Marcelo Medeiros, Pedro Ferreira de Souza e Fábio Avila de Castro, todos da UnB (Universidade de Brasília) e, os dois primeiros, também do Ipea (Instituto de Pesquisas Econômicas Aplicadas), desconfiaram, como todos os pesquisadores sérios deveriam fazer, dos dados coletados pela Pnad (Pesquisa Nacional por Amostragem Domiciliar), o único instrumento em que se apoiava a lenda da queda da desigualdade.

Não é instrumento idôneo: os pesquisadores perguntam a renda da família. Quem vive só de trabalho ou de outro rendimento fixo diz o que ganha. Quem, além do salário ou de rendimento fixo, recebe proventos advindos de aplicações financeiras omite essa parte da renda. Ou por mero esquecimento, portanto de boa-fé, ou por medo (do fisco, de sequestro, do que seja).

Como aumentou a renda dos mais pobres, a partir dos diferentes tipos de bolsas, a pesquisa registra diminuição da desigualdade, mas somente por uma falsa declaração dos mais ricos.

Vejamos o que dizia Marcelo Neri, hoje ministro de Assuntos Estratégicos e o mais renitente trombeteador da lenda, à Folha no dia 10 de agosto de 2008: "As pesquisas não captam bem a renda dos ricos e do capital em geral. Por isso não acredito em estimativas de ricos no Brasil a partir de pesquisas domiciliares".

Muito bem: os pesquisadores da UnB/Ipea partiram da mesma desconfiança, mas, ao contrário de Neri, fuçaram nos dados do IR. Conclusão, informa a repórter Renata Agostini, desta Folha: "É provável que a queda da desigualdade nesse período, identificada nas pesquisas domiciliares, não tenha ocorrido ou tenha sido muito inferior ao que é comumente medido. As pesquisas domiciliares, tudo indica, identificam melhoras na base da distribuição, mas a desigualdade total depende também do que ocorre no topo, escrevem".

De fato, a pesquisa do trio mostra que os 5% mais ricos passaram de deter cerca de 40% da renda total do país em 2006 a abocanhar 44% em 2012.

Guardadas as proporções, o 1% mais rico e o 0,1% super-rico também ficaram com uma fatia ainda maior da já obscena cota que detinham em 2006.

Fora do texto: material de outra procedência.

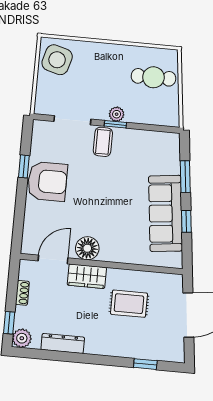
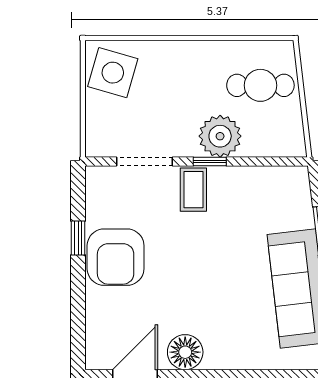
plant: (117, 114) -> (220, 136), width x1.87, depth x1.87
armchair: (47, 181) -> (116, 257), turned 90

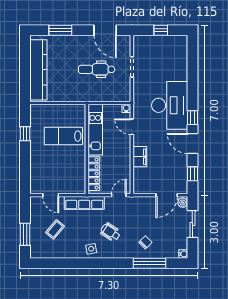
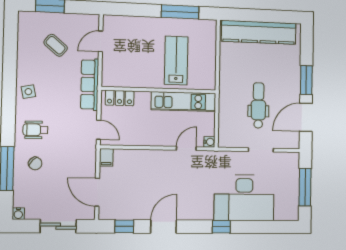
window: (60, 30) -> (306, 80), moved
window: (161, 30) -> (305, 187), width x2.17
desk: (170, 105) -> (244, 198), moved
window: (192, 118) -> (221, 227), moved
window: (25, 134) -> (180, 12), width x2.17
filing cabinet: (140, 157) -> (106, 157), moved, width x0.50
locker: (94, 174) -> (120, 98), width x0.66
plant: (183, 203) -> (87, 213), removed
wheelchair: (110, 232) -> (35, 130), moved, turned -123

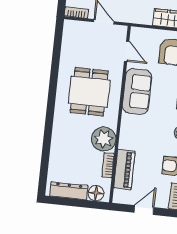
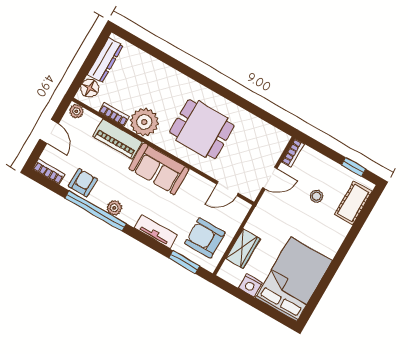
sofa: (137, 91) -> (159, 169), moved
piano: (124, 169) -> (118, 139), moved
plant: (119, 196) -> (76, 111), added

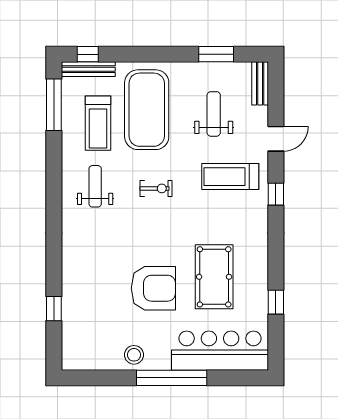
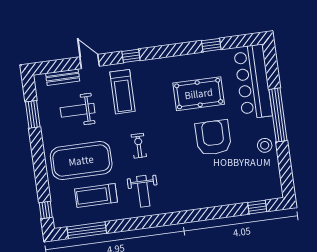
bench: (88, 69) -> (57, 208), removed
bench: (260, 83) -> (63, 77), moved
treadmill: (98, 123) -> (96, 195), turned 180
weight bench: (95, 186) -> (143, 191), turned -90
window: (54, 309) -> (257, 207), moved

Já a Pnad, a base para o mito da queda da desigualdade, informava que a fatia que cabia ao grupo dos 5% mais ricos vinha caindo desde 2006 e fechara 2012 em 35% –abaixo, portanto, dos 44% indicados pelo estudo agora divulgado.

A concentração de renda –uma chaga aberta na pele do Brasil– pode ser ainda mais profunda, posto que apenas cerca de 13% dos brasileiros são obrigados a declarar o Imposto de Renda e não é possível contabilizar a renda das pessoas jurídicas.

Agora é esperar que os distraídos, jornalistas inclusive, parem de falar sempre que a desigualdade diminuiu no Brasil. Já não seria lenda, mas fraude.